To enhance accuracy and determine the essential areas of the detected Raman spectra, which we considered important for rapid diagnosis, we also analyzed the spectra after dividing the Raman spectra into 10 regions. Principal components in separate areas suggested key areas for discriminate analysis. It has been reported that the regions from 900 to 1000 cm−1 and from 1000 to 1100 cm−1 were assigned to the content of protein in the fingerprint region, and the region from 1300 to 1400 cm−1 was related to nucleic acids[16]). We picked up these regions and combined them. We could perform discriminant analysis with the same quality using one-third of combined area from 900 to 1000 cm−1, from 1000 to 1100 cm−1, and from 1300 to 1400 cm−1 by decreasing the analysis time by approximately 50%. These results will aid in the rapid and efficient diagnosis of colorectal cancer.

As noted above, there have been many reports on the usefulness of the Raman spectra for the diagnosis of various cancers, but the results from several independent studies had little in common, were not replicable, and were difficult to compare. The main reason for this is the difference in the Raman spectrometer devices used for measurement. Most of the spectrometers used in previously reported studies were original, and thus, the quality of the measurements was not officially verified. The all-in-one Raman spectrometer that we used, Progeny, not only is compact but also meets rigorous MIL-STD-810 G standards and IP-68 specifications[20]). This device is especially suitable for in vivo assessment because the 1064-nm excitation light has little effect on the tissue, which is an advantage in terms of practical clinical applicability. We think that the use of the same device by various groups at various institutes in future studies will allow for the accumulation of a large dataset, facilitate comparison of the results obtained, and thus pinpoint characteristic intensities.

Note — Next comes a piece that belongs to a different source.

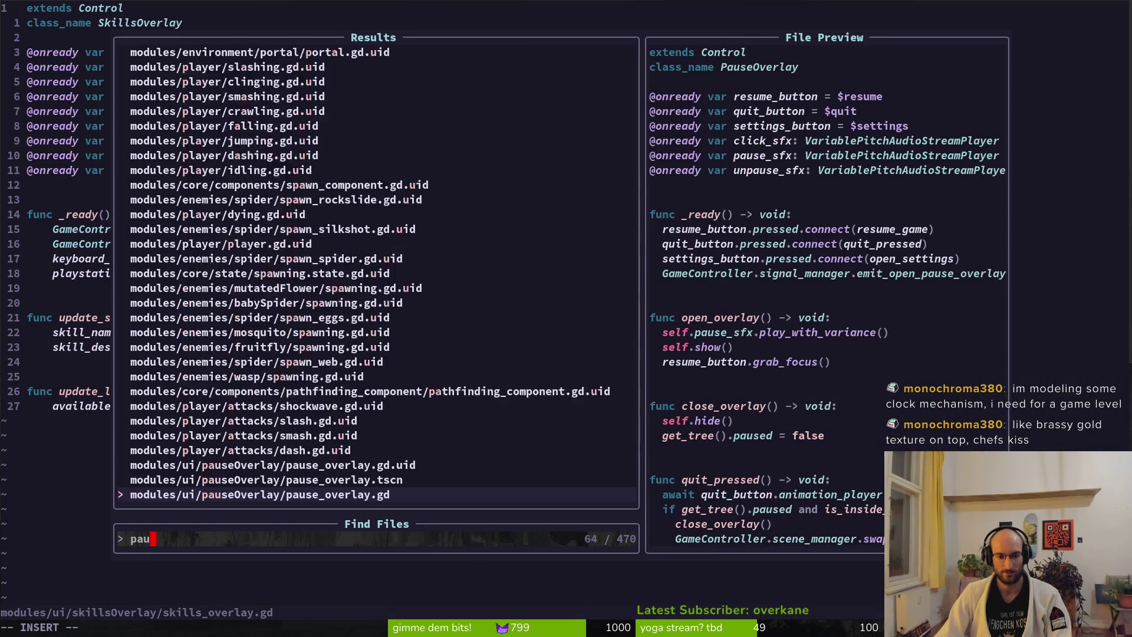
pyautogui.press('Escape')
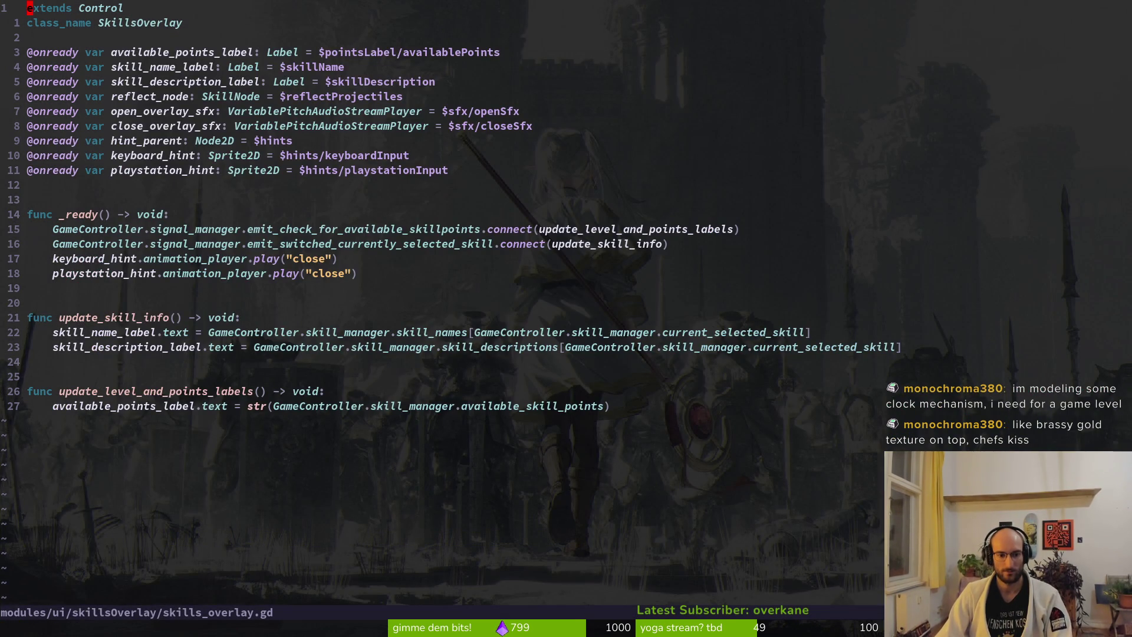
pyautogui.press('space')
pyautogui.press('f')
pyautogui.press('f')
pyautogui.write('pause')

In conclusion, we have demonstrated that all-in-one Raman spectroscopy can be used for the diagnosis of colorectal cancer. Furthermore, we were able to find specific areas of Raman spectra for discrimination. The goal is rapid, non-invasive diagnosis. The Raman spectrometer that we used provides several key advantages for clinical use, not only as an all-in-one, handheld, device but also because the data are of high quality and reproducible. We envision a future in which independent Raman spectroscopy profiles of various colorectal lesions and cancers are known and can be widely applied clinically for diagnosis. If this spectrometer were to be widely used at other institutes, we could collect data of the same high quality. This would make it easy to understand the meaning of the characteristic spectra and would encourage development of devices that could be used commonly for the diagnosis of colorectal cancer. Raman spectroscopy performed with a handheld device has potential to become a clinically powerful tool for improving the diagnosis of colorectal cancer.

Conflicts of Interest

There are no conflicts of interest.

Source of Funding

This work was supported by JSPS KAKENHI Grant Number 16K19958. The authors thank Rigaku Raman Technologies Inc. for their technical support related to the use of Progeny™.